To craft her online content, AI has become her bread and butter. With her $20 and $200 monthly ChatGPT subscriptions, she tests out prompts on how to become a better creator, carve out a niche, and build a personal brand. She’ll even run spontaneous ideas for social media through the tools for fine-tuning. With the more expensive ChatGPT model, Chapman can also conduct deep research on clients very quickly. 

“With ChatGPT, I can just bounce ideas off of it. And I think it helps [me] execute and get things across the finish line, where sometimes completing the task or even getting the juices flowing is like the hardest part,” Chapman says. “I think it helps close that gap for me. I was able to take things from the idea phase to like the execution phase much faster.”

She added: “These are tutors, because I don't use anything else, and I feel like I have learned.
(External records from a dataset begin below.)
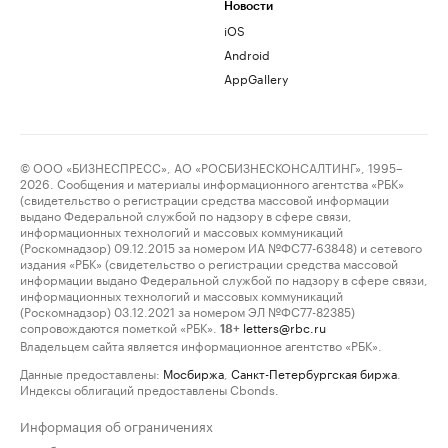
Новости
iOS
Android
AppGallery
© ООО «БИЗНЕСПРЕСС», АО «РОСБИЗНЕСКОНСАЛТИНГ», 1995–
2026. Сообщения и материалы информационного агентства «РБК»
(свидетельство о регистрации средства массовой информации
выдано Федеральной службой по надзору в сфере связи,
информационных технологий и массовых коммуникаций
(Роскомнадзор) 09.12.2015 за номером ИА №ФС77-63848) и сетевого
издания «РБК» (свидетельство о регистрации средства массовой
информации выдано Федеральной службой по надзору в сфере связи,
информационных технологий и массовых коммуникаций
(Роскомнадзор) 03.12.2021 за номером ЭЛ №ФС77-82385)
сопровождаются пометкой «РБК».
letters@rbc.ru
18+
Владельцем сайта является информационное агентство «РБК».
Данные предоставлены:
Мосбиржа
,
Санкт-Петербургская биржа
.
Индексы облигаций предоставлены Cbonds.
Информация об ограничениях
I've definitely learned enough to leave corporate America. That tutored me well enough to build a personal brand, which I would say is probably even more useful than perhaps something like, ‘Let me tutor you on this language.’”

The tech-wiz using AI tutors for hard and soft skills

Mordy Golding, a 54-year-old professional with a background in graphic design and product management at Adobe and LinkedIn, loves AI tutors too. He even uses Claude AI up to 30 times a day. 
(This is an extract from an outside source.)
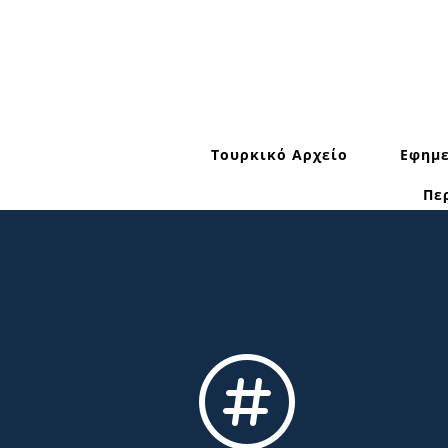
Τουρκικό Αρχείο
Εφημε
Πε

“This is the closest that I found so far to having a live, intelligent coach watching what you're doing and helping you along in the slow work,” Golding tells Fortune. “You have this coach that can pretty much talk you through any application, and help you figure things out, where you're no longer going to get stuck.”

Golding leverages a lot of AI tools to enhance his technical and communication skills, and he shares those lessons with his over 15,000 LinkedIn followers. He says he uses ChatGPT, Claude’s $20 model, Granola, and Gemini, among others. And they range vastly in how they optimize his life. Granola helps him take meeting notes and can draw upon them to digest a lot of information at once; Claude distills insights from documents, and tracks the chatbot conversations they have over time; and through his camera, Gemini can analyze his body movements, tone, and speech to make suggestions for real-life situations. 

“Before, I could really only hold two things at a time in my head. But now I can juggle six or seven things at a time,” Golding says. “I find that incredibly valuable.”

Beyond AI tutors being at everyone’s fingertips—in many cases with no subscription required—users tout the benefit of a non-judgemental coach. The technology can make the experience of learning more comfortable for those who may be hesitant to learn something new. It can be daunting to chase a new skill, and AI tutors can take away some of that anxiety. 

“If we're at work and we don't understand something, we're embarrassed to ask, because that means we’re admitting that we don't know something,” Mordy says. “When you're working with an AI, you can ask the AI anything. It doesn't run out of patience. It doesn't get annoyed when you ask stupid questions.”